El recuerdo de su vida y la persistencia de su legado en muchas líneas del arte contemporáneo siguen activando lecturas en torno a Andy Warhol (1928-1987), que por estos días es revisitado a partir de una exposición en el Museo de Brooklyn que recorre algunas tensiones que atravesaron al artista, como el choque entre su relación con la religión -era católico bizantino practicante- y su homosexualidad, así como esa fusión entre espiritualidad y exhibicionismo que lo convirtió en ícono de la vida cultural de Nueva York en los años 70 y 80.
Con obras icónicas como su recreación de La última cena de Leonardo Da Vinci y material documental inédito como fotos de una audiencia papal al artista y su manager en 1980 o su partida de bautismo, la muestra titulada Revelación e integrada por un centenar de obras recorre las incomodidades y contradicciones que alimentaron la biografía de Warhol.

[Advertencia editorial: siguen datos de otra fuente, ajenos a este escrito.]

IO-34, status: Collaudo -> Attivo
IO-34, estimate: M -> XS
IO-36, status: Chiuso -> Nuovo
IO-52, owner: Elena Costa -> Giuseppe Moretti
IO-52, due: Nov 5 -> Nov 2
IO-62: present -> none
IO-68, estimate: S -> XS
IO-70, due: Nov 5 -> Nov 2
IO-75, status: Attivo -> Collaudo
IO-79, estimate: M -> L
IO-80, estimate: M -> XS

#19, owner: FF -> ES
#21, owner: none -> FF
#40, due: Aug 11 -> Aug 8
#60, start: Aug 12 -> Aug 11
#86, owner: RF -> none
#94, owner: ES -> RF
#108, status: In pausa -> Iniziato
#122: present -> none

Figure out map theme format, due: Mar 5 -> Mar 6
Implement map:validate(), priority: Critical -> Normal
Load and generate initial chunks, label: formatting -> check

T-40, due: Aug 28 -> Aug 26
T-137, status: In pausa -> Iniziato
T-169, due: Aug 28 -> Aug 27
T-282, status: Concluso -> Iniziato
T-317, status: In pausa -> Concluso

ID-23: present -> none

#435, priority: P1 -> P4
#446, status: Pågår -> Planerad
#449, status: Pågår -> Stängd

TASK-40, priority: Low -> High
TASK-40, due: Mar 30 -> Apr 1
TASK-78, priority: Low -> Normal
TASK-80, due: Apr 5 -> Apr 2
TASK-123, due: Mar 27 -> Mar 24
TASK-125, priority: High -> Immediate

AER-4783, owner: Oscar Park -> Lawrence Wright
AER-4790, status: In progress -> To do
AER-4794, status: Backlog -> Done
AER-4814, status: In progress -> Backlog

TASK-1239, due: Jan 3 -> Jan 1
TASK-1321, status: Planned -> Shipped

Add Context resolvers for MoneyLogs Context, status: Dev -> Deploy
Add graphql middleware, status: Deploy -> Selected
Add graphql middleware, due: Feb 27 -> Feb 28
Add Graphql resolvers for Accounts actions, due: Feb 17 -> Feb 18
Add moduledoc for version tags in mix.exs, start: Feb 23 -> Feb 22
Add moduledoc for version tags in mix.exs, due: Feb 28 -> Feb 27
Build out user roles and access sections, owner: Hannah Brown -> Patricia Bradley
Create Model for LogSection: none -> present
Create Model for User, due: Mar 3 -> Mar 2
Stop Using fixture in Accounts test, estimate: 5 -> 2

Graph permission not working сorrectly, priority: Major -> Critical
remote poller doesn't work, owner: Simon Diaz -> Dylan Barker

Pero lejos de regodearse en los aspectos más popularizados del artista, como su excentricidad, su invención del pop art -el movimiento artístico surgido a mediados del siglo XX que incorporó los temas de la cultura de masas al repertorio de las artes- o sus provocaciones, la exposición se concentra en la contradicciones entre su vida privada y sus desplazamientos públicos, una tensión que se cristaliza en datos no tan divulgados del creador, como que solía ir a misa.
“Si vas a sus diarios, escribe que va a la iglesia en más de 50 ocasiones”, señala José Carlos Díaz, curador de la muestra, integradas por obras procedentes en su mayoría del Museo Warhol de Pittsburgh, que quedarán definitivamente alojadas en el museo neoyorquino.
Hijo de padres que emigraron de un territorio que hoy es Eslovaquia, Andrew Warhola -se cortó el apellido para ocultar el origen inmigrante- creció en un barrio de inmigrantes rusos y devoción religiosa. Esta devoción jamás la abandonó y siempre lo persiguió. Los investigadores de su obra cuentan que buscó desde los años 60 tener una recepción con el Papa. Lo consiguió el 2 de abril de 1980, cuando Juan Pablo II lo recibió en el Vaticano.
La exposición recrea algunos de los demonios del artista, criado en una familia católica originaria de la actual Eslovaquia y que aprendió de su madre, con la que vivió en Nueva York y a cuya compañía volvía, tras noches de excesos en su estudio, The Factory, para rezar cada mañana: Warhol asistía habitualmente en Manhattan a tres parroquias distintas para cumplir con los preceptos de su religión.
La influencia de Julia Warhol, pintora aficionada, se transfiguraría, sublimada, en la serie de madonnas que el creador intentó pintar. La sexualidad de las modelos, dando de mamar a sus hijos, hizo a Warhol abandonar el intento, tras una treintena de bosquejos. Fue un encargo de una agencia de Nueva York, y las madres eran modelos profesionales, con sus propios hijos colgados de los pechos: una visión tan poco virginal que perturbó al artista.
Esta es la primera vez que se examina la influencia religiosa en su obra. “Warhol tanto alardeó como oscureció su religión y sus sexualidad, y estas dualidades se exploran en Revelation, junto con el tira y afloja entre sinceridad y superficialidad, descubrir y esconder, tradicionalismo y vanguardismo”, indicó Carmen Hermo, otra de las curadoras de la muestra.
En la muestra se exhiben, entre otros materiales, carteles que utilizan la tipografía publicitaria de la época, con las leyendas “El cielo y el infierno están solo a un suspiro de distancia” y “666, la marca de la Bestia”. O las bolsas de boxeo ilustradas, en colaboración con el artista Jean-Michel Basquiat, que cuelgan en una de las salas a modo de revulsivo: como forma de enfrentar la tentación. La mayoría de las alrededor de 200 colaboraciones de Basquiat, criado también en el catolicismo, y Warhol fueron destrozadas por la crítica, y estas bolsas de boxeo, un tema recurrente en la pintura del haitiano, fueron las peor paradas.
También se exhibe La carne, una fotografía del propio Warhol, realizada por Richard Avedon en 1969, que muestra su cuerpo cosido a costurones, un año después del intento de asesinato perpetrado por la escritora Valerie Solanas. Es un reflejo de la representación canónica del martirio de San Sebastián, atravesado por las flechas, un motivo que con frecuencia se asocia con la imaginería LGTBQ+.